■ TASK OBJECTIVE ■
The expected result is every entry, retyped character for character.
____ DATA RECORDS
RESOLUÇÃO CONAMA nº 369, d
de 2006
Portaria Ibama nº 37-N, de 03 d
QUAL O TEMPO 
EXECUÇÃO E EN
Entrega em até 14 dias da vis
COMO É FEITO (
________
■ RESULT OF THE TASK ■
RESOLUÇÃO CONAMA nº 369, d
de 2006
Portaria Ibama nº 37-N, de 03 d
QUAL O TEMPO 
EXECUÇÃO E EN
Entrega em até 14 dias da vis
COMO É FEITO (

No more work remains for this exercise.